A Survey of Large Language Models 논문 및 요약 글 소개

9bow · 4월 6, 2023, 6:50오전

지난 3월 말일, A Survey of Large Language Models 라는 이름의 논문이 arXiv에 올라왔었는데요,

언제나처럼(...) 읽을거리 큐에 넣어두고 잊고있었는데 W&B 블로그에 요약 글이 올라와서 힘을 모아 함께 읽어보고자(...) 올려봅니다 ㅎㅎㅎ

전체 글은 아래 링크에서 보실 수 있고, Intro 부분만 DeepL로 살짝 돌려 아래 첨부하였습니다.

Intro

Language modeling (LM), the field of predicting the next words in word sequences, can be divided into 4 developmental stages:

Statisical Language Modeling (SLM): methods from the 1990s where a simple n-gram model predicts the next word based on recent context (Markov assumption)

Neural Language Models (NLM): use neural networks like RNNs, LSTMs, GRUs, word2vec

Pretrained Language Models (PLM): ELMo, BERT, BART, GPT-2

Large Language Models (LLM): larger PLMs like GPT-4, ChatGPT, PaLM, Sparrow, Claude, Microsoft 365's AI, etc

소개

단어 시퀀스에서 다음 단어를 예측하는 분야인 언어 모델링(LM)은 크게 4가지 발전 단계로 나눌 수 있습니다:

통계적 언어 모델링(SLM): 1990년대부터 사용된 방법으로, 간단한 n-그램 모델이 최근 문맥을 기반으로 다음 단어를 예측합니다(마르코프 가정).

신경망 언어 모델(NLM): RNN, LSTM, GRU, word2vec과 같은 신경망을 사용합니다.
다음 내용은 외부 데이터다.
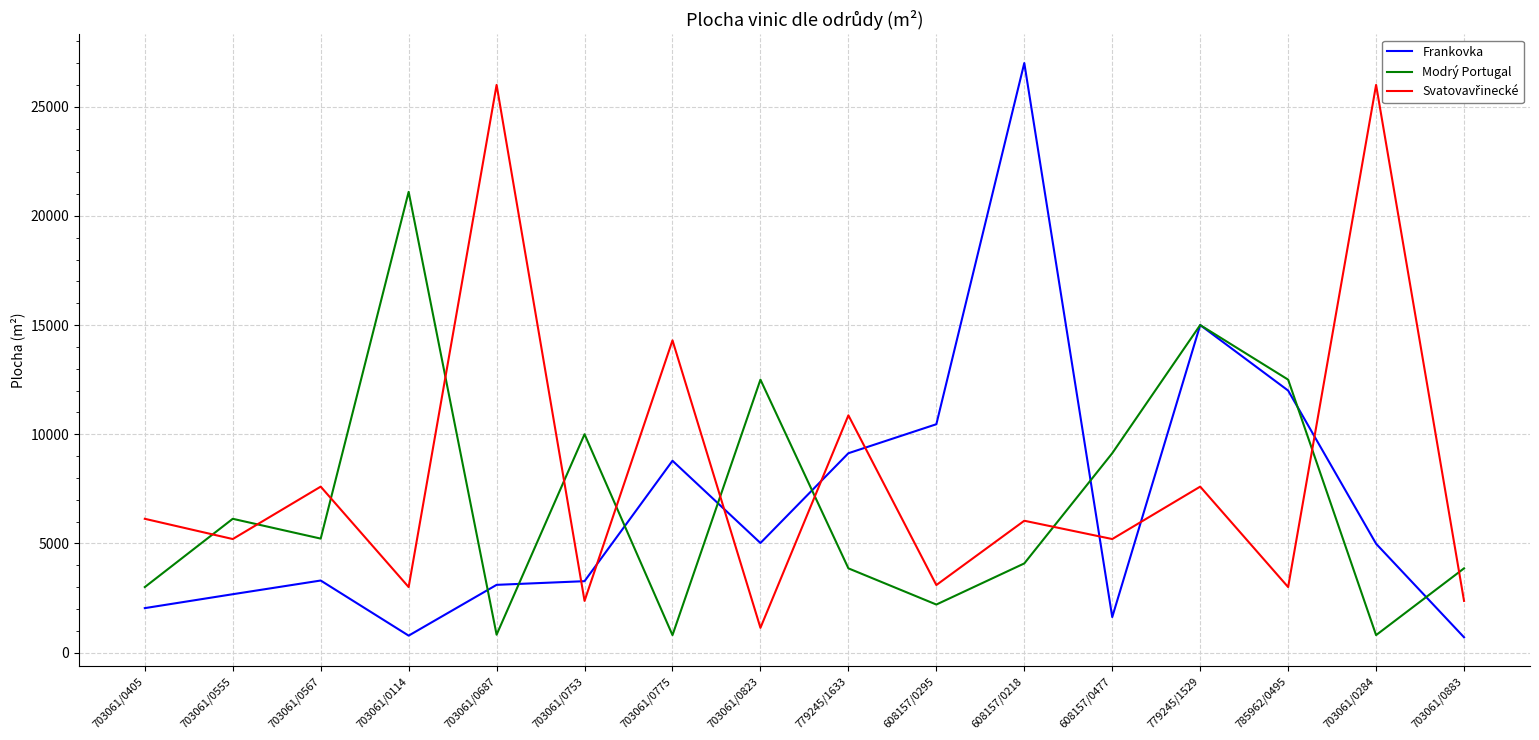

In Svatovavřinecké, how many points are higher than both neighbors (excluding endpoints)?

7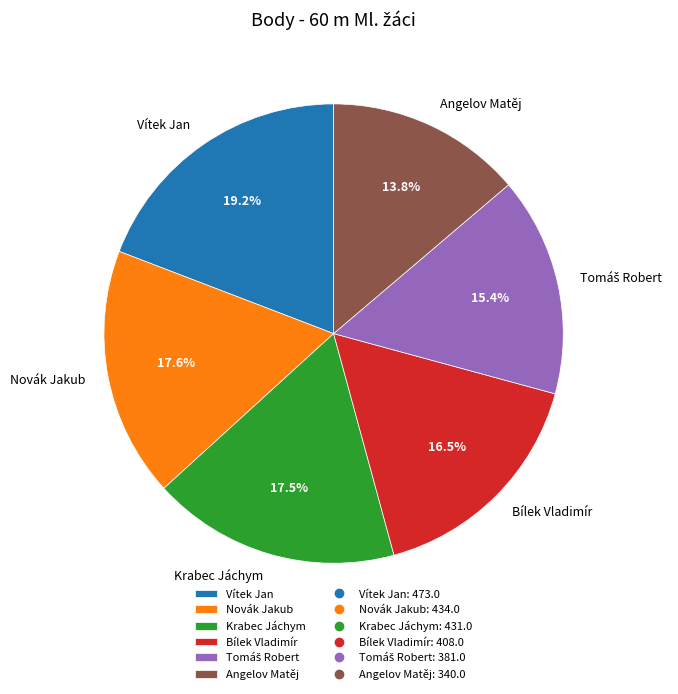

Which has a higher value, Angelov Matěj or Krabec Jáchym?

Krabec Jáchym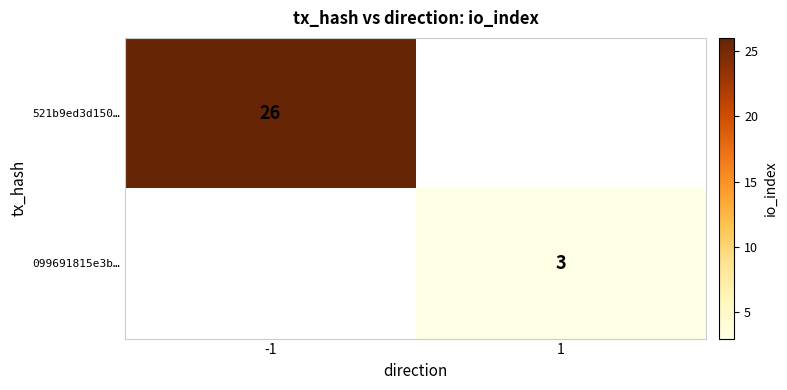

Is it true that 099691815e3b… equals 1 at 1?

False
사전 학습된 언어 모델(PLM): ELMo, BERT, BART, GPT-2

대규모 언어 모델(LLM): GPT-4, ChatGPT, PaLM, Sparrow, Claude, Microsoft 365의 AI와 같은 대규모 PLM 등

Characteristics

The paper describes 3 characteristics of LLMs that differentiate them from PLMs:

surprising emergent abilities

LLMs revolutionize the way we develop and use AI algorithms

development of LLM draws no clear distinction between research and engineering

I believe this is to say, in other words, that due to the dawning newfound capabilities of LLMs, we have not just found it relevant in research but also in industry and application, demanding skills from engineers and researchers to intermingle.

특성

이 백서에서는 PLM과 차별화되는 LLM들의 3가지 특징에 대해 설명합니다:

(의도치 않게 발현된) 놀라운 기능들

LLM은 AI 알고리즘 개발 및 사용 방식을 혁신합니다.

LLM의 개발에는 연구와 엔지니어링의 구분이 명확하지 않습니다.

다시 말해, LLM의 새로운 기능으로 인해 연구뿐 아니라 산업 및 응용 분야에서도 관련성을 발견하고 엔지니어와 연구원이 서로 융합할 수 있는 기술을 요구하고 있습니다.

Uncertainties

There still exist some questions about:

why do these emergent abilities occur?

difficulties training LLMs in research as they are primarily trained in industry

the alignment problem (aligning LLM behavior with human values)

This paper covers 4 themes:

how to pre-train,

adaptation tuning for effectiveness and safety,

how to use LLMs for downstream tasks (utilization), and

evaluation (how to evaluate LLMs).

불확실성

여전히 몇 가지 의문점이 존재합니다:

어떻게 이러한 새로운 능력이 발현되었는가?

주로 산업 분야에서 교육받은 LLM을 연구 분야에서 교육하는 데 어려움

정렬 문제(LLM의 행동을 인간의 가치와 일치시키는 것)

이 백서에서는 4가지 주제를 다룹니다:

사전 훈련 방법

효과와 안전성을 위한 적응 튜닝,

다운스트림 작업(활용)에 LLM을 사용하는 방법, 그리고

평가(LLM을 평가하는 방법).

Translated with DeepL

corazzon · 4월 7, 2023, 2:12오후

친절한 요약글 감사합니다

fritzprix · 7월 1, 2023, 12:55오전

요약 감사합니다. 다만 emergent를 단순히 '새로운'이라고 옮기게 될경우 LLM의 주요한 특징으로 본다면 '대규모 Pre-training에서 의도치 않게 상겨난'이라는 매우 중요한 의미가 전달되지 않는 측면이 있습니다. 그래도 다소 간결한 형태로 줄인다면 '발현된' 정도가 적당한 표현일 것 같습니다.

9bow · 7월 2, 2023, 2:46오전

의견 감사합니다!

말씀해주신 내용을 반영하여 아래와 같이 변경하였습니다!

앞으로도 보시다가 어색하거나 잘못 번역한 부분이 있다면 알려주시기를 부탁드립니다!!